È qui che dovrebbe iniziare ogni progetto serio: non dalla domanda
“ “quale AI dobbiamo comprare?”, ”
ma dall’osservazione di ciò che accade realmente dentro l’azienda.
Il tool è visibile, ma il valore nasce dal processo
Un tool è soltanto uno degli elementi che compongono una soluzione. Prima vengono il problema da risolvere, le informazioni necessarie, le persone coinvolte, le decisioni da prendere e il risultato che si vuole ottenere. Solo dopo ha senso stabilire se quel lavoro richiede un modello linguistico, un’automazione tradizionale, un sistema di ricerca documentale, un agente AI o una combinazione di tecnologie differenti.

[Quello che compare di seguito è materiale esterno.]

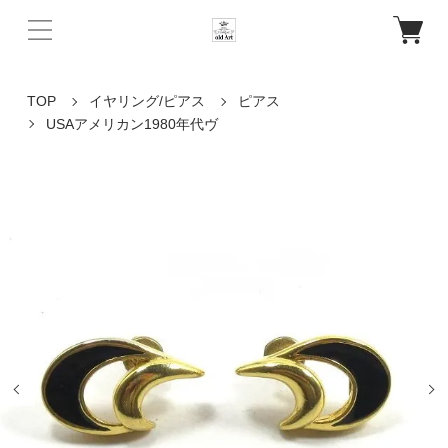
TOP
イヤリング/ピアス
ピアス
USAアメリカン1980年代ヴ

Prendiamo un’attività apparentemente semplice come la preparazione di un preventivo. Il lavoro non consiste soltanto nello scrivere un documento. Qualcuno deve raccogliere la richiesta del cliente, verificare che le informazioni siano complete, consultare listini e condizioni commerciali, controllare la disponibilità, applicare eventuali sconti, sottoporre le eccezioni a un responsabile, produrre il preventivo e registrarlo nel CRM.
Inserire un modello generativo soltanto nell’ultima fase può velocizzare la scrittura, ma lascia invariata la maggior parte del processo. Il vero progetto AI potrebbe invece occuparsi di leggere automaticamente la richiesta, identificare le informazioni mancanti, recuperare dati dai sistemi aziendali, proporre una prima configurazione, evidenziare le eccezioni e preparare una bozza che una persona possa controllare e approvare.

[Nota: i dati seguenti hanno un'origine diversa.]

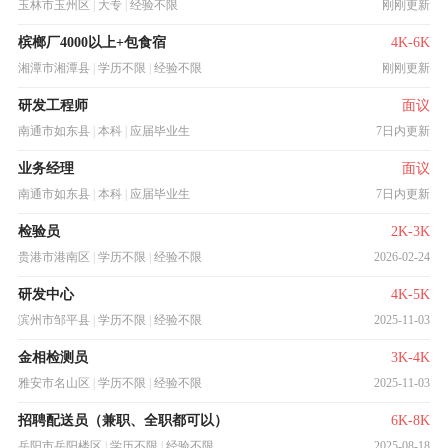
玉林市玉州区
|
大专
|
经验不限
刚刚更新
槟榔厂4000以上+包食宿
4K-6K
湘潭市湘潭县
|
学历不限
|
经验不限
刚刚更新
研发工程师
面议
南通市如东县
|
本科
|
应届毕业生
7日内更新
业务经理
面议
南通市如东县
|
本科
|
应届毕业生
7日内更新
检验员
2K-3K
贵港市港南区
|
学历不限
|
经验不限
2026-02-24
研发中心
4K-5K
滨州市邹平县
|
学历不限
|
经验不限
2025-11-03
金相检测员
3K-4K
雅安市名山区
|
学历不限
|
经验不限
2025-11-03
招聘配送员（兼职、全职都可以）
6K-8K
岳阳市岳阳楼区
|
学历不限
|
经验不限
2025-08-18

In questo scenario il modello non è il progetto. È una componente sostituibile del progetto. Oggi potrebbe essere conveniente utilizzare un modello di frontiera per interpretare una richiesta complessa, un modello più economico per classificare i documenti e un’automazione deterministica per aggiornare il gestionale. Domani una parte della tecnologia potrebbe cambiare senza obbligare l’azienda a ricostruire tutto, perché l’architettura è stata progettata attorno al processo e non attorno al nome di un prodotto.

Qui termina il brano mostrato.